Bien sûr, Job n’a rien à répondre à Éliphaz au sujet de ce qui a été dit. Mais il comprend parfaitement...
Bien sûr, Job n’a rien à répondre à Éliphaz au sujet de ce qui a été dit. Mais il comprend parfaitement que les paroles de son ami, dans ce cas, manquent leur but (v. 26 – 30). Car Job ne voulait nullement nier ces vérités évidentes de la religion qu’il connaissait aussi bien qu’Éliphaz, ou que n’importe lequel de ses autres amis. Job ne discute pas avec Éliphaz et ne lui oppose pas d’objection. Il dit: combien de temps puis-je encore endurer, et que puis-je espérer (v. 11 – 13)?

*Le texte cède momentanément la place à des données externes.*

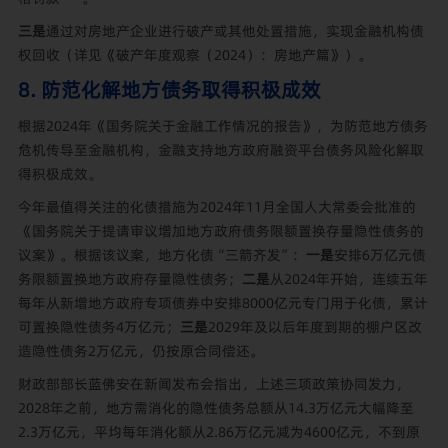
三是
通过对房地产企业进行破产或其他处置措施，实现金融机构债
权回收（详见《破产年度观察（2024）：房地产篇》）。
8. 防范化解地方债务取得积极成效
根据2024年《国务院关于金融工作情况的报告》，为防范地方债务
危机传导至金融机构，金融支持地方政府融资平台债务风险化解取
得积极成效。
今年最值得关注的化债措施为2024年11月全国人大常委会批准的
《国务院关于提请审议增加地方政府债务限额置换存量隐性债务的
议案》。根据该议案，地方化债“三箭齐发”：
一是
安排6万亿元债
务限额置换地方政府存量隐性债务；
二是
从2024年开始，连续五年
每年从新增地方政府专项债券中安排8000亿元专门用于化债，累计
可置换隐性债务4万亿元；
三是
2029年及以后年度到期的棚户区改
造隐性债务2万亿元，仍按原合同偿还。
财政部部长蓝佛安在新闻发布会指出，上述三项政策协同发力，
2028年之前，地方需消化的隐性债务总额从14.3万亿元大幅降至
2.3万亿元，平均每年消化额从2.86万亿元减为4600亿元，不到原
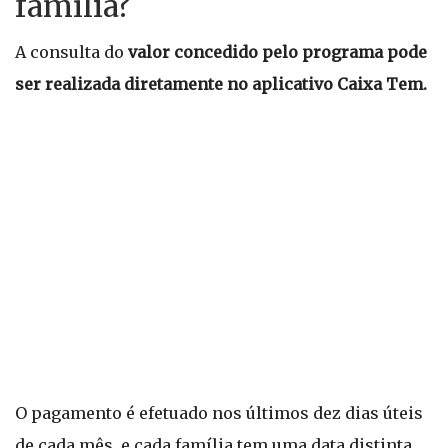
família?
A consulta do
valor concedido pelo programa pode
ser realizada diretamente no aplicativo Caixa Tem.
O pagamento é efetuado nos últimos dez dias úteis
de cada mês, e cada família tem uma data distinta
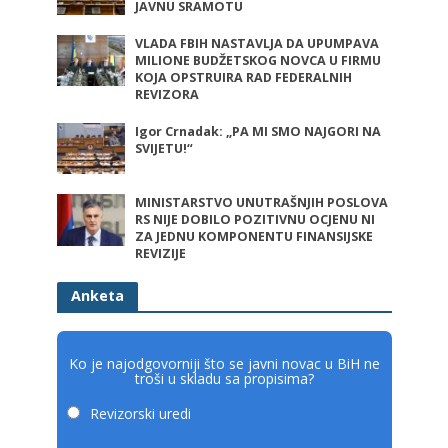
JAVNU SRAMOTU
VLADA FBIH NASTAVLJA DA UPUMPAVA
MILIONE BUDŽETSKOG NOVCA U FIRMU
KOJA OPSTRUIRA RAD FEDERALNIH
REVIZORA
Igor Crnadak: „PA MI SMO NAJGORI NA
SVIJETU!“
MINISTARSTVO UNUTRAŠNJIH POSLOVA
RS NIJE DOBILO POZITIVNU OCJENU NI
ZA JEDNU KOMPONENTU FINANSIJSKE
REVIZIJE
Anketa
Ko je najodgovorniji što se javni novac u BiH ne
troši u skladu sa propisima?
Revizorski uredi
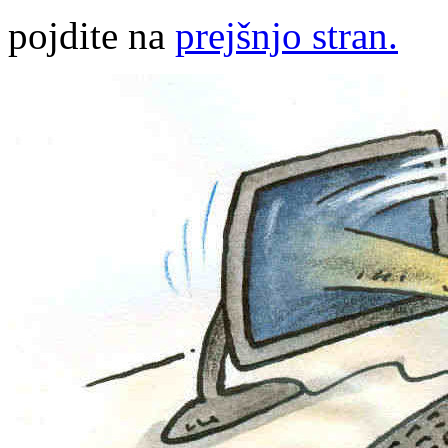
pojdite na
prejšnjo stran.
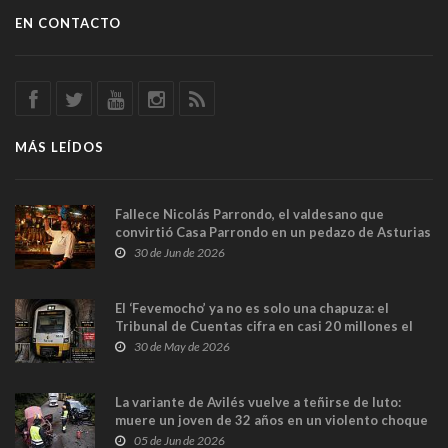
EN CONTACTO
MÁS LEÍDOS
Fallece Nicolás Parrondo, el valdesano que
convirtió Casa Parrondo en un pedazo de Asturias
en Madrid
30 de Jun de 2026
El ‘Fevemocho’ ya no es solo una chapuza: el
Tribunal de Cuentas cifra en casi 20 millones el
sobrecoste de los trenes que no cabían por los
30 de May de 2026
túneles
La variante de Avilés vuelve a teñirse de luto:
muere un joven de 32 años en un violento choque
frontal
05 de Jun de 2026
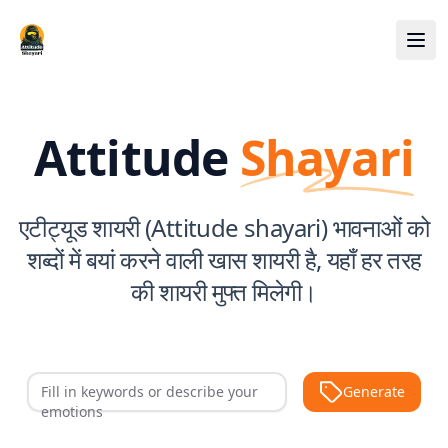
Attitude
Shayari
एटीट्यूड शायरी (Attitude shayari) भावनाओं को
शब्दों में बयां करने वाली खास शायरी है, यहाँ हर तरह
की शायरी मुफ्त मिलेगी।
Generate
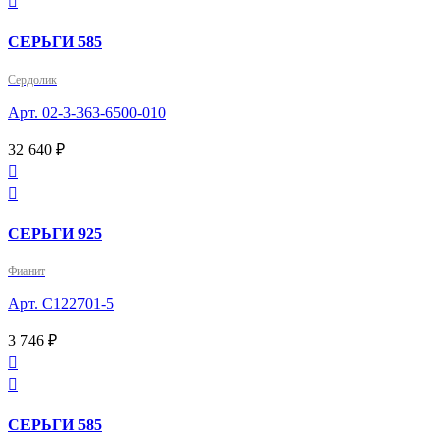

СЕРЬГИ 585
Сердолик
Арт. 02-3-363-6500-010
32 640 ₽


СЕРЬГИ 925
Фианит
Арт. С122701-5
3 746 ₽


СЕРЬГИ 585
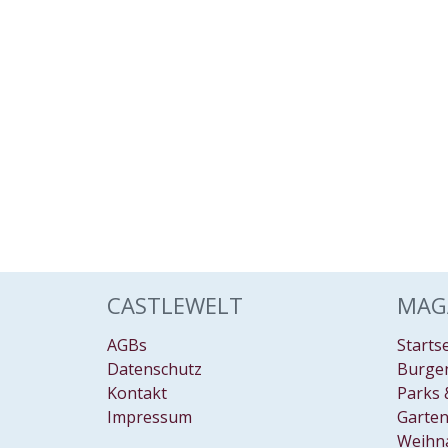
CASTLEWELT
MAG
AGBs
Starts
Datenschutz
Burgen
Kontakt
Parks 
Impressum
Garten
Weihn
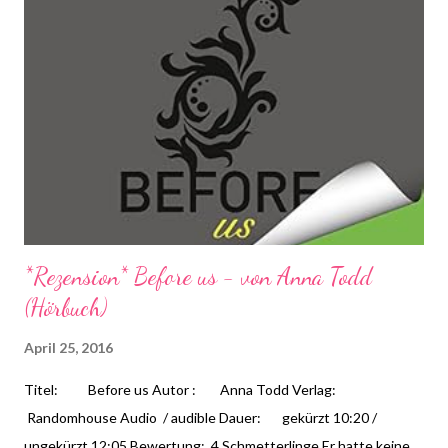
*Rezension* Before us - von Anna Todd
(Hörbuch)
April 25, 2016
Titel: Before us Autor : Anna Todd Verlag:
Randomhouse Audio / audible Dauer: gekürzt 10:20 /
ungekürzt 12:05 Bewertung: 4 Schmetterlinge Er hatte keine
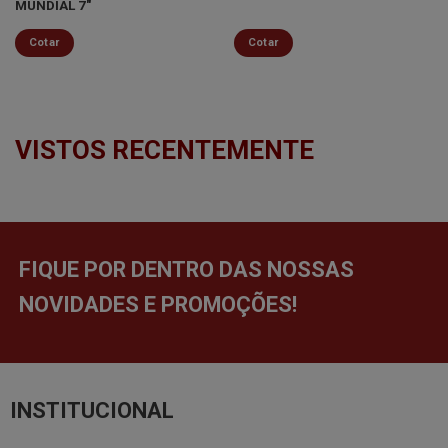
MUNDIAL 7″
Cotar
Cotar
VISTOS RECENTEMENTE
FIQUE POR DENTRO DAS NOSSAS
NOVIDADES E PROMOÇÕES!
INSTITUCIONAL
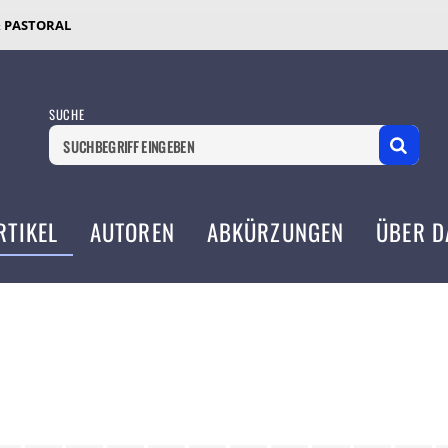
& PASTORAL
SUCHE
RTIKEL
AUTOREN
ABKÜRZUNGEN
ÜBER D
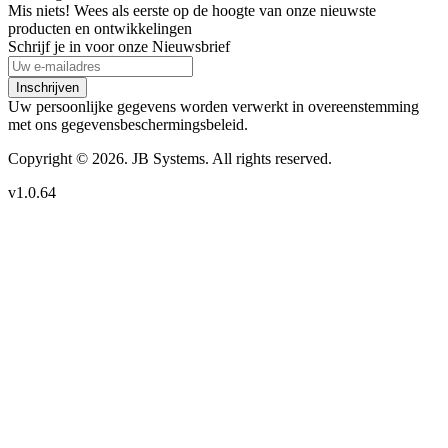
Mis niets! Wees als eerste op de hoogte van onze nieuwste
producten en ontwikkelingen
Schrijf je in voor onze Nieuwsbrief
Inschrijven
Uw persoonlijke gegevens worden verwerkt in overeenstemming
met ons gegevensbeschermingsbeleid.
Copyright © 2026. JB Systems. All rights reserved.
v1.0.64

Car le pire est arrivé: sur le juste s’est abattu ce qu’il ne mérite absolument pas, et l’homme ne peut rien y faire, car Dieu ne lui explique rien; Il frappe seulement coup sur coup, et les forces de l’homme ne sont pas sans limites (v. 2 – 4).
Job a toujours craint par-dessus tout le péché et l’impureté; et voilà qu’il est atteint d’une maladie qui rend l’homme impur, une maladie dont on savait qu’elle était envoyée par Dieu aux pécheurs les plus terribles comme châtiment de leurs péchés, et maintenant Dieu contraint Job à vivre précisément dans une telle impureté, comme le plus terrible des pécheurs (v. 5 – 7). Mieux vaudrait qu’Il donne à Job la possibilité de mourir: la mort est le lot de chacun, il n’y a pas de péché en elle, et la mort du juste est aussi pure devant Dieu que sa vie. Mais la mort ne vient pas, et l’on ne voit pas la fin de cette vie passée dans l’impureté (v. 8 – 10).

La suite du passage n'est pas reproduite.